Dual-Mind World Models: A General Framework for Learning in Dynamic Wireless Networks
Lingyi Wang, Rashed Shelim, Walid Saad, Naren Ramakrishnan
TL;DR
This work tackles data inefficiency and short-sighted planning in reinforcement learning for dynamic wireless networks by introducing Dual-Mind World Models (DMWM), which fuse a pattern-driven System 1 based on a recurrent state-space model (RSSM) with a logic-driven System 2 using neural-symbolic reasoning (LINN). A logic-enhanced ELBO (LE-ELBO) ties imaginations to logical consistency, enabling reliable long-horizon planning of link scheduling in a mmWave V2X CAoI minimization problem. The authors validate their approach on a realistic Sionna-based simulator augmented with Blender and ArcGIS, reporting significant gains in data efficiency and CAoI reduction (up to around 32% over strong baselines) and strong generalization to unseen road scenes and network configurations.
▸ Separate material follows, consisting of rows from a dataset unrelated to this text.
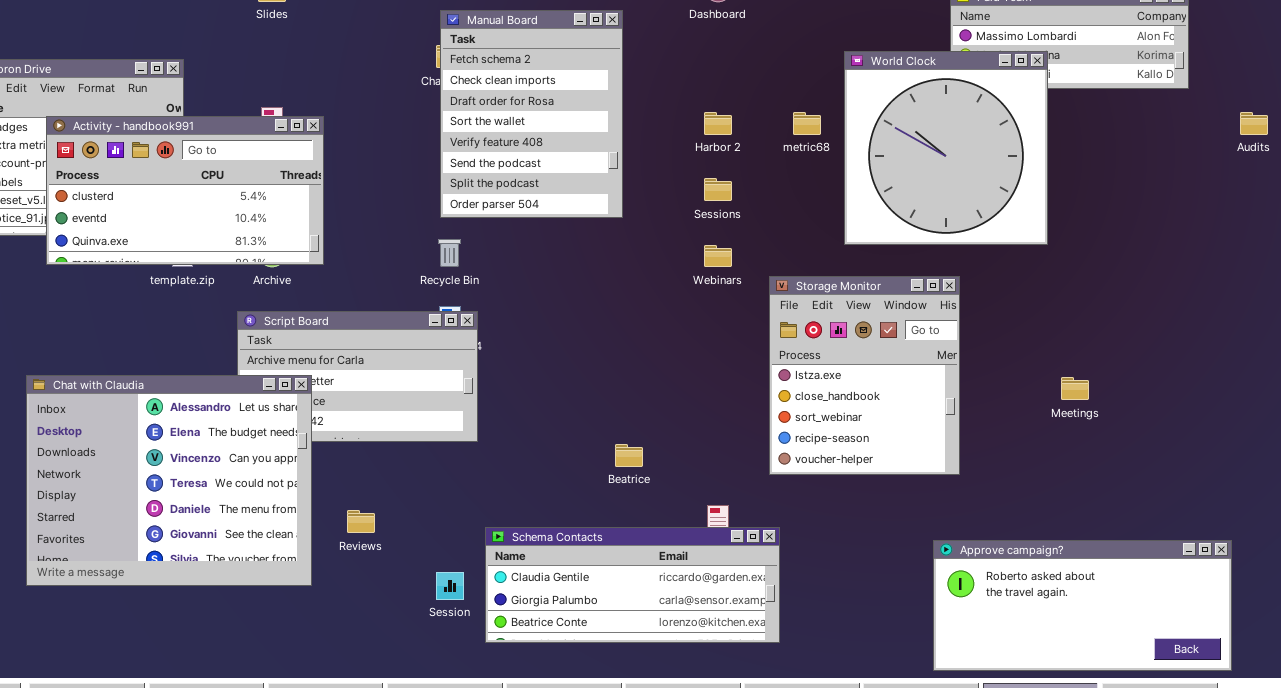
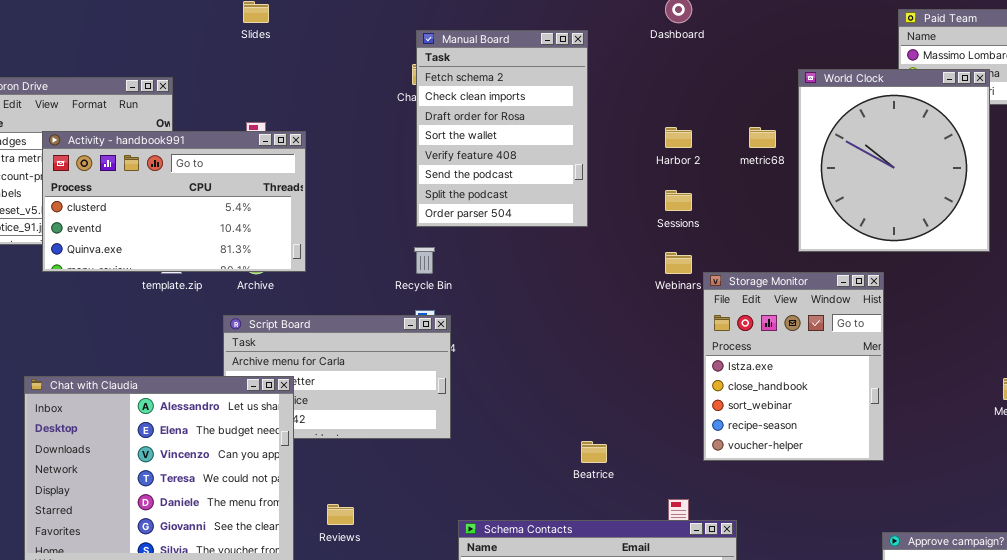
Storage Monitor: [769,276,960,475] -> [703,272,884,461], moved

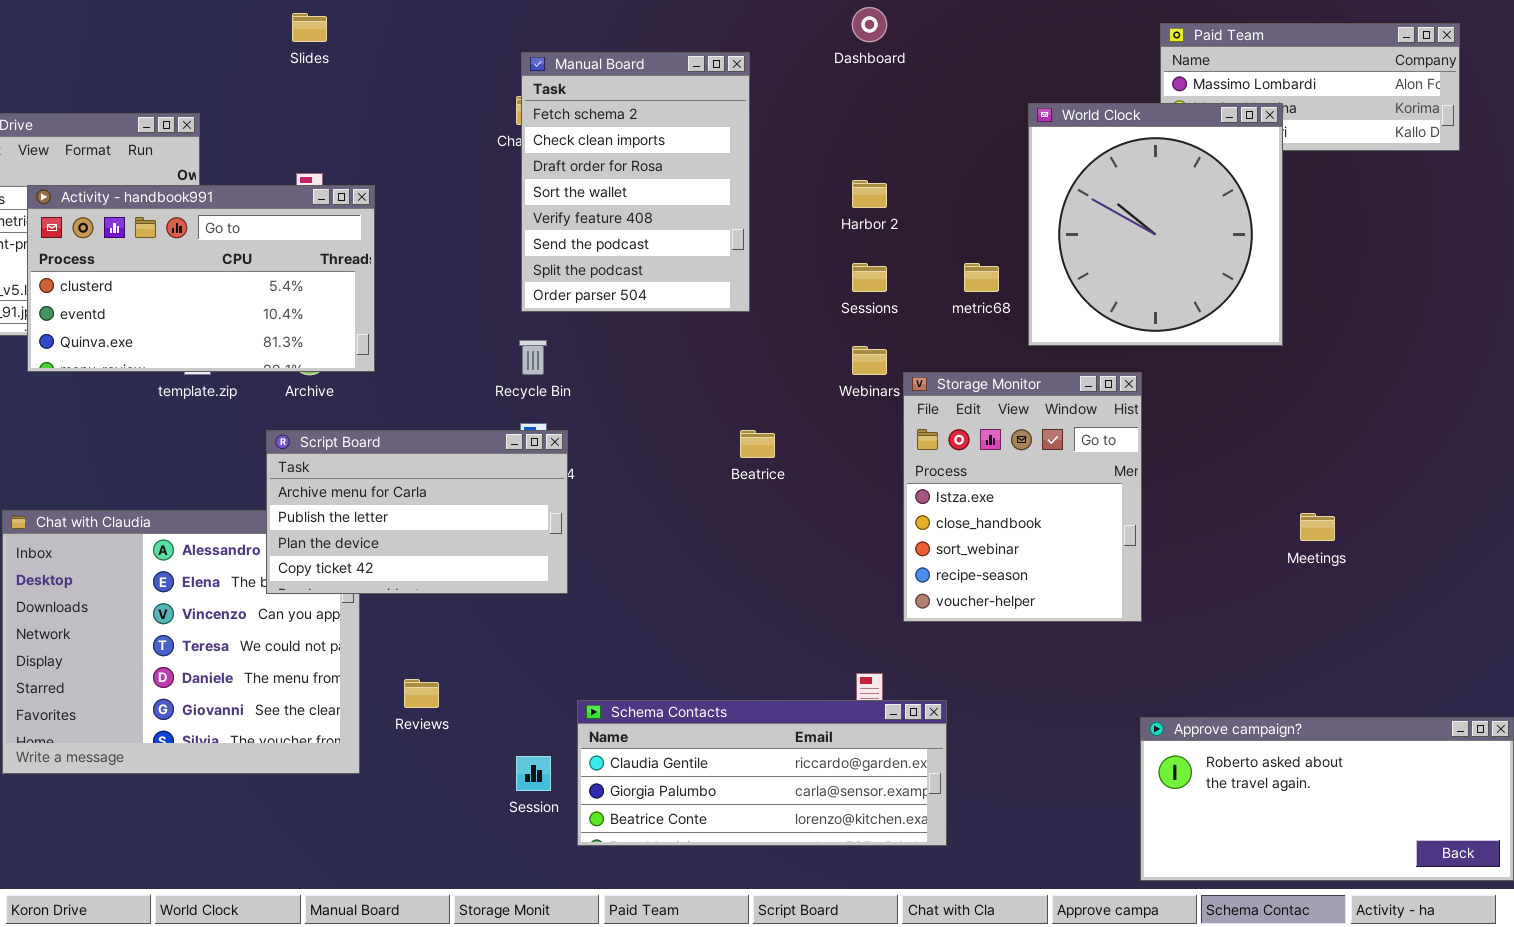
metric68: [749,127,776,148] -> [964,263,999,292], moved
Script Board: [223,315,451,439] -> [266,430,568,594], raised
Beatrice: [581,441,607,463] -> [740,430,775,458], moved

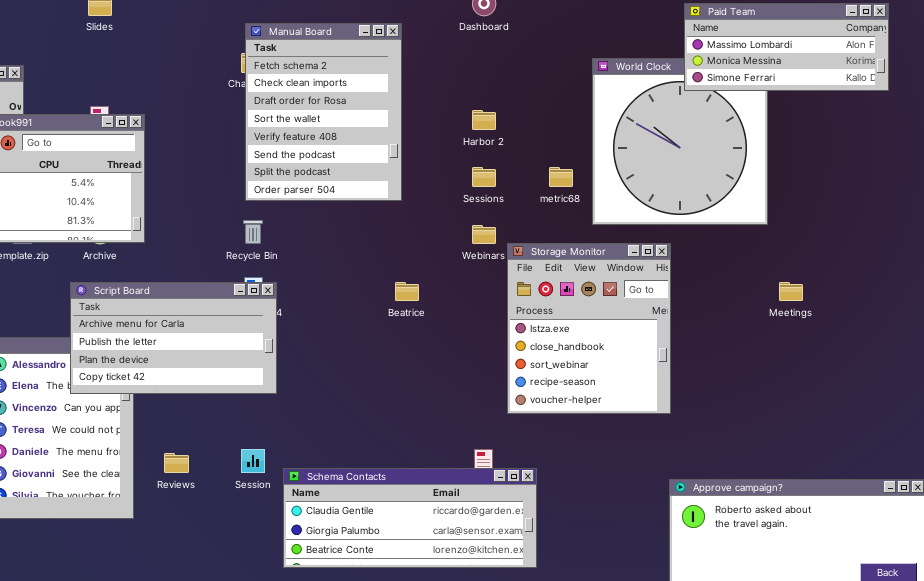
Paid Team: [1160,23,1460,151] -> [684,3,889,91], raised
Meetings: [1300,513,1335,541] -> [779,282,803,301], moved
Session: [516,756,551,791] -> [241,449,265,473], moved

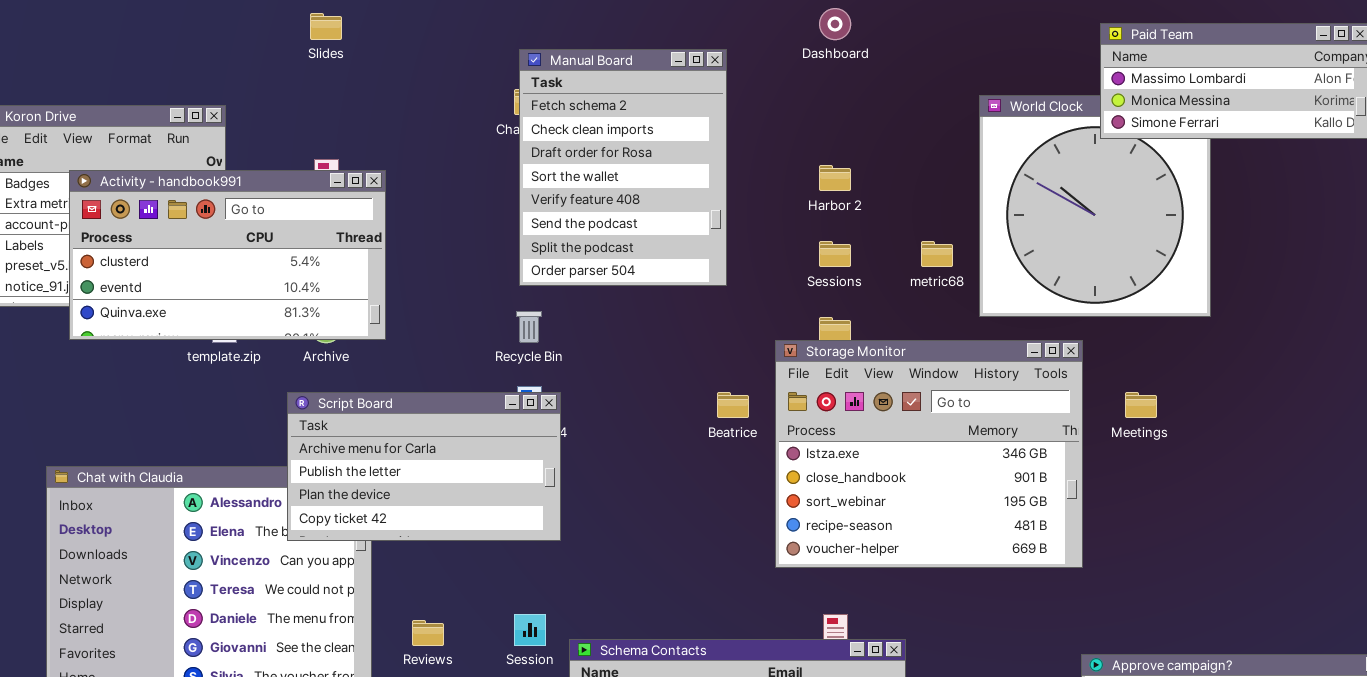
Storage Monitor: [507,243,671,414] -> [775,340,1083,568], resized
Meetings: [779,282,803,301] -> [1125,392,1157,418], moved

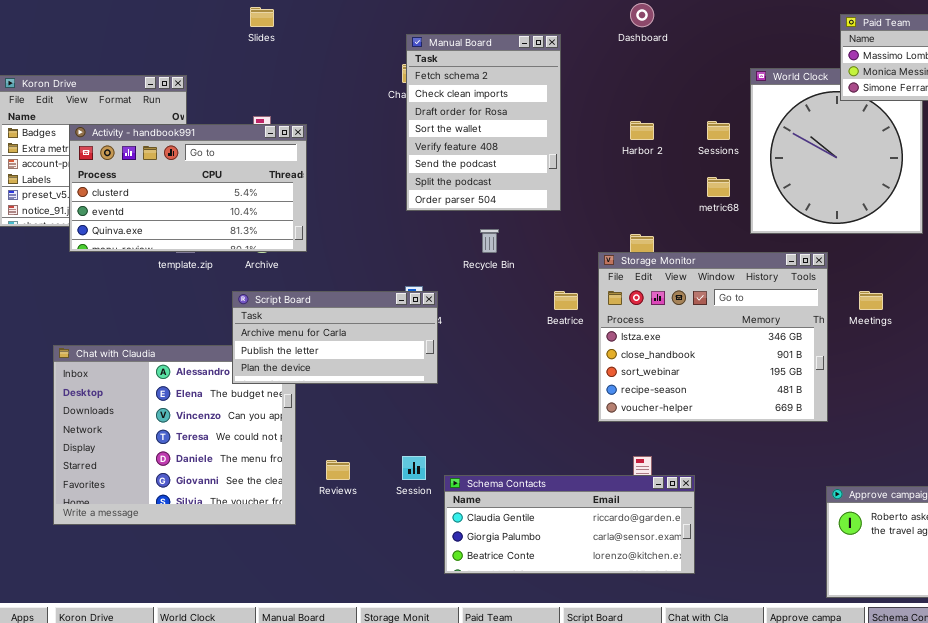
Sessions: [819,241,851,267] -> [707,121,730,140], moved
Recycle Bin: [516,311,542,343] -> [480,229,499,253], moved
Script Board: [287,392,561,541] -> [232,291,438,384], resized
The results advocate for a practical, differentiable imagination-driven planning paradigm that integrates physics-based network dynamics with symbolic logic, offering a path toward scalable, robust wireless control under complex dynamics.
Abstract
Despite the popularity of reinforcement learning (RL) in wireless networks, existing approaches that rely on model-free RL (MFRL) and model-based RL (MBRL) are data inefficient and short-sighted. Such RL-based solutions cannot generalize to novel network states since they capture only statistical patterns rather than the underlying physics and logic from wireless data. These limitations become particularly challenging in complex wireless networks with high dynamics and long-term planning requirements. To address these limitations, in this paper, a novel dual-mind world model-based learning framework is proposed with the goal of optimizing completeness-weighted age of information (CAoI) in a challenging mmWave V2X scenario. Inspired by cognitive psychology, the proposed dual-mind world model encompasses a pattern-driven System 1 component and a logic-driven System 2 component to learn dynamics and logic of the wireless network, and to provide long-term link scheduling over reliable imagined trajectories. Link scheduling is learned through end-to-end differentiable imagined trajectories with logical consistency over an extended horizon rather than relying on wireless data obtained from environment interactions. Moreover, through imagination rollouts, the proposed world model can jointly reason network states and plan link scheduling. During intervals without observations, the proposed method remains capable of making efficient decisions. Extensive experiments are conducted on a realistic simulator based on Sionna with real-world physical channel, ray-tracing, and scene objects with material properties. Simulation results show that the proposed world model achieves a significant improvement in data efficiency and achieves strong generalization and adaptation to unseen environments, compared to the state-of-the-art RL baselines, and the world model approach with only System 1.